By 1610, much of the opposition to the policies of James’ house of Stuart found a rallying point in political Puritanism. Within one generation this hostility was to break out in civil war - a war in which the supporters of royal privilege were found opposed to the growing democratic party, whose leadership was solidly Puritan.
The period between James coming to the throne and the eventual triumph of the Puritan party saw the rise of two famous leaders whose names have become synonymous with Puritanism: John Owen and Richard Baxter.
Owen was born and educated in the climate of political and theological controversy created by Stuart policies. He was a staunch supporter of the rights of a democratic Parliament over and against the royal supremacy. He was also an Independent in church government, demanding the right of the local congregation to elect its own leaders and to be accountable to God alone under the Bible. Owen was also a rigid Calvinist in his theological position, and this at a time when the leaders of the Church of England under Laud were quite the opposite-liturgical and idealistic in practice, anti-Calvinist in theology.
Eventually, the rift between Charles and his Parliament became an open civil war, with the vast majority of the Puritan party ranged against the King. Owen became one of the chaplains to the Parliamentary Army and in this capacity exercised great influence and travelled extensively. With the defeat of the King and his eventual execution, the ‘Long Parliament', with its Puritan bias, ruled the country. Among its first acts was one to abolish the Church of England as an episcopal church - no more bishops. This meant that a Parliamentary Committee had to be set up to validate the ordination of those who presented themselves for ministry within churches, and to oversee the transfer of clergy from one church to another.
Owen was not included in this structure, nor was he invited to be a member of the Westminster Assembly of Divines which was convened to produce an alternative basis of faith to the 39 Articles of the old
Church of England. The reason for his exclusion was that he held very firm Independent views, while Parliament was inclined to Presbyterian thought, confirmed by the help the Scots and their Presbyterian army had given in the Civil War.

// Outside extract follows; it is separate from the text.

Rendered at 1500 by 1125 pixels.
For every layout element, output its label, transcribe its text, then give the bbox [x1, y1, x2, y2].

However, with the growth of Oliver Cromwell’s power, there came an increase in the influence of the Independents, and not least John Owen. Eventually the Long
Parliament was dismissed and Cromwell assumed the rule of the nation as the Lord Protector. Owen was made Chancellor of the University of Oxford, where his outstanding theological intellect earned him an international reputation. At the same time, his influence in matters of government increased, and he is in no small part responsible for the failure to introduce a Presbyterian order to the national church. His belief in Congregationalism, allied to Cromwell’s power, thwarted the Scots’ desire to impose the Presbyterian order.

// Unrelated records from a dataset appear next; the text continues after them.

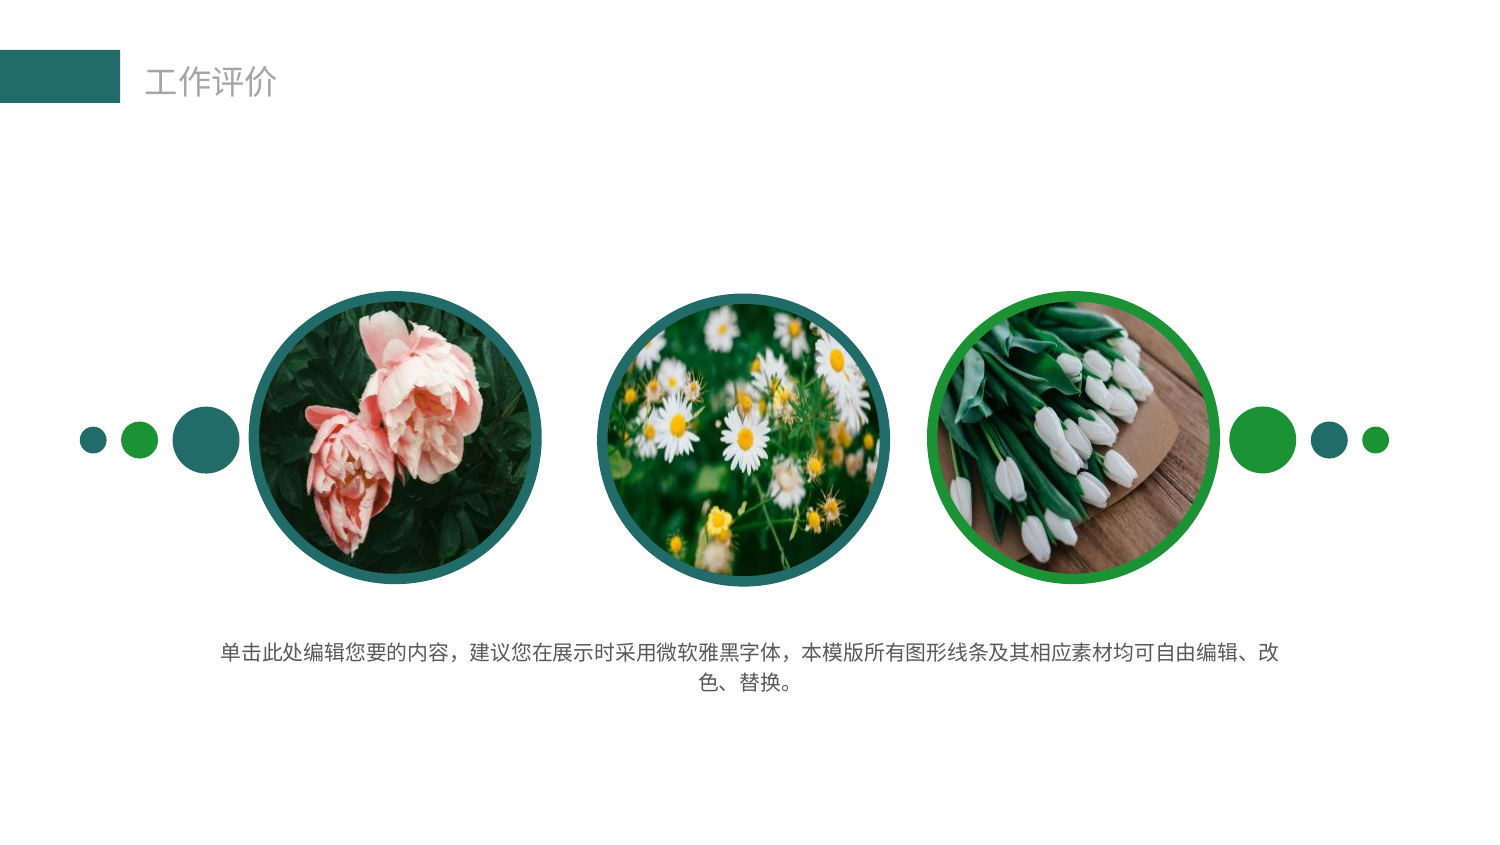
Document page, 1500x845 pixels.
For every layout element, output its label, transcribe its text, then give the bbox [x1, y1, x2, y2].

text_box [252, 295, 538, 581]
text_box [1229, 406, 1390, 474]
text_box 单击此处编辑您要的内容，建议您在展示时采用微软雅黑字体，本模版所有图形线条及其相应素材均可自由编辑、改色、替换。 [206, 628, 1294, 710]
text_box [601, 297, 886, 583]
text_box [79, 406, 240, 474]
text_box [931, 295, 1216, 581]
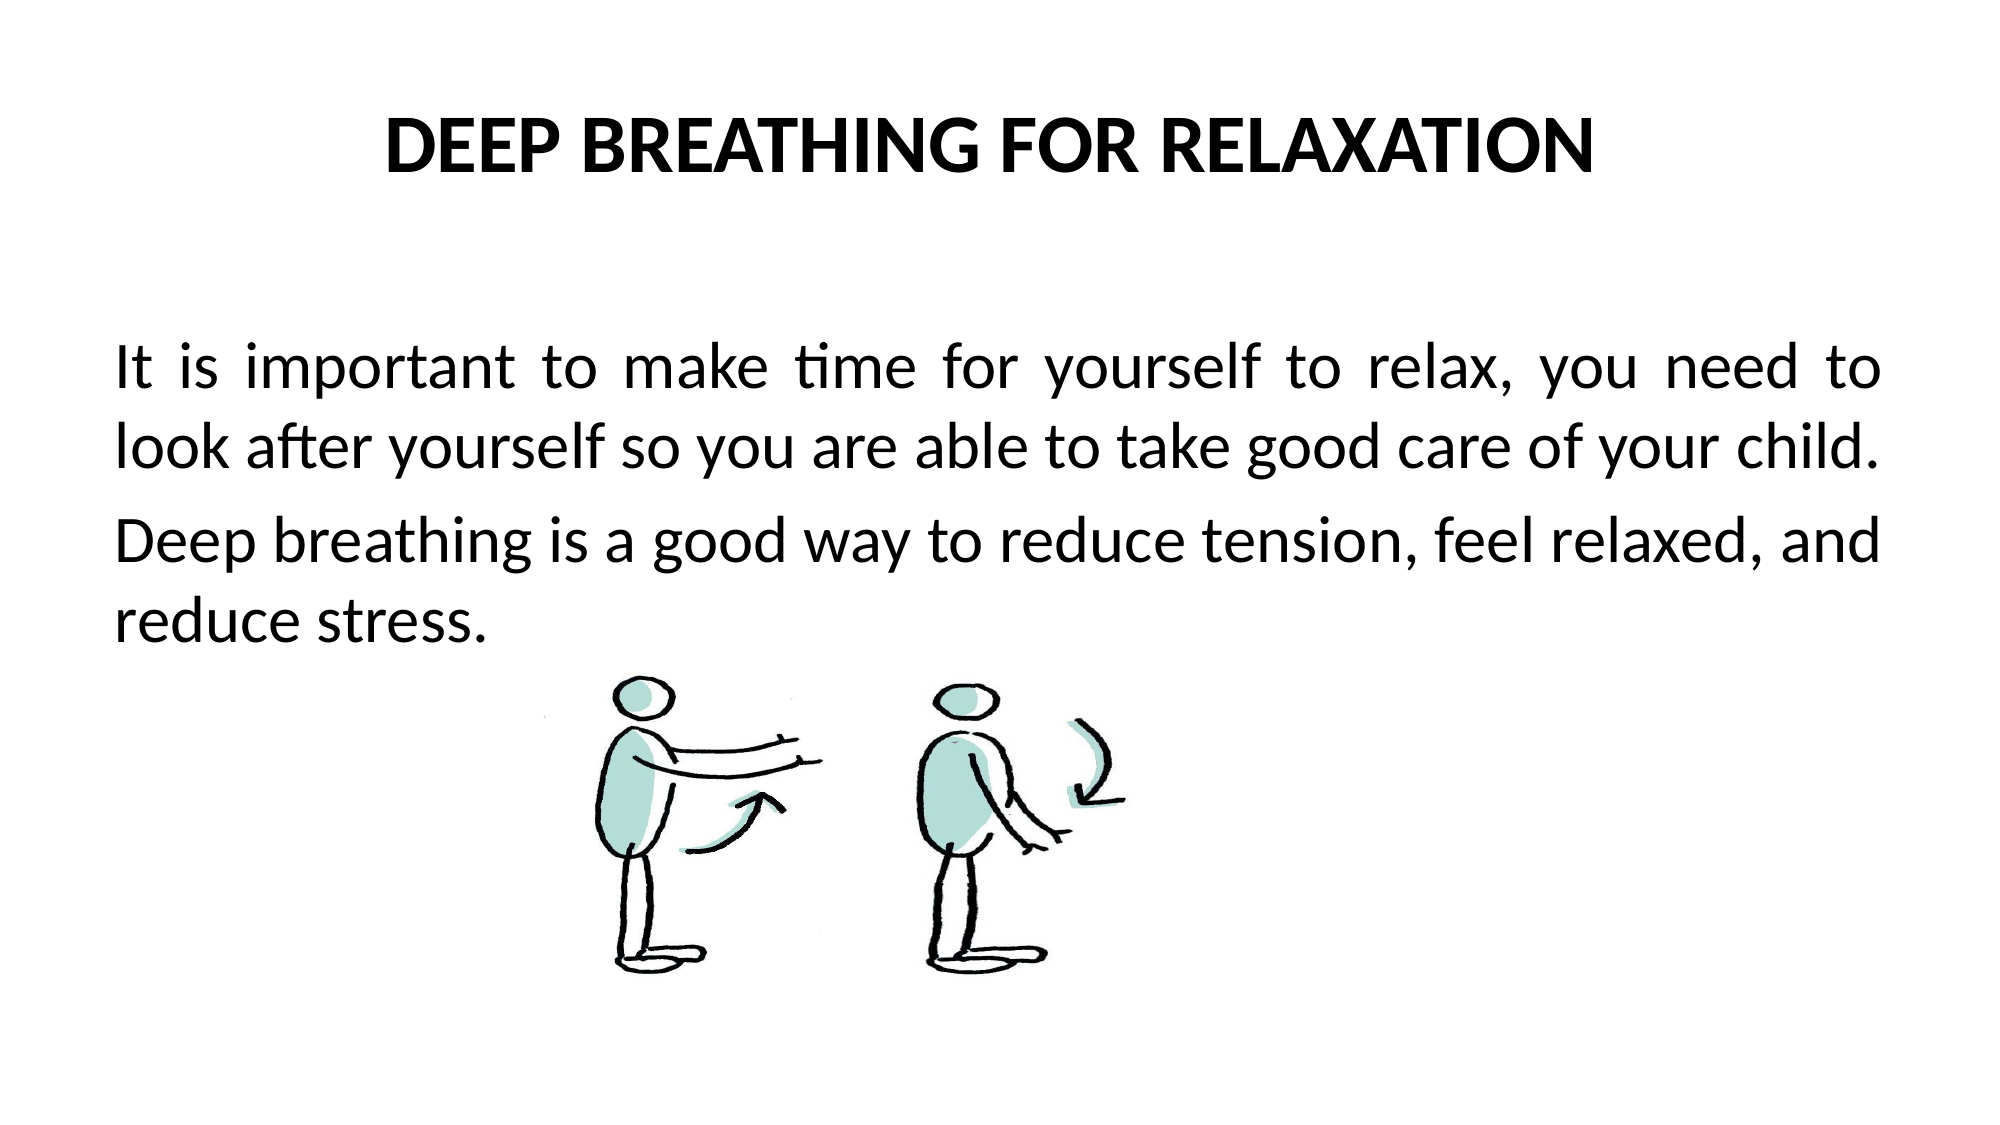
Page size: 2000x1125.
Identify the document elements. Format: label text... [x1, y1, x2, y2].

picture [503, 644, 1142, 983]
list It is important to make time for yourself to relax, you need to look after yourself so you are able to take good care of your child. Deep breathing is a good way to reduce tension, feel relaxed, and reduce stress. [99, 314, 1900, 768]
title Deep Breathing for relaxation [99, 45, 1900, 233]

Owen fell from favour with Cromwell when he opposed the Protector’s wish to become King. Yet he remained one of the most influential of the Puritans until the time of his death. Even under Charles II, his reputation and personal qualities saved him from the persecution which fell on so many others. His stature as thinker and political preacher, his integrity as an honourable man, helped make him one of the most outstanding of Puritans.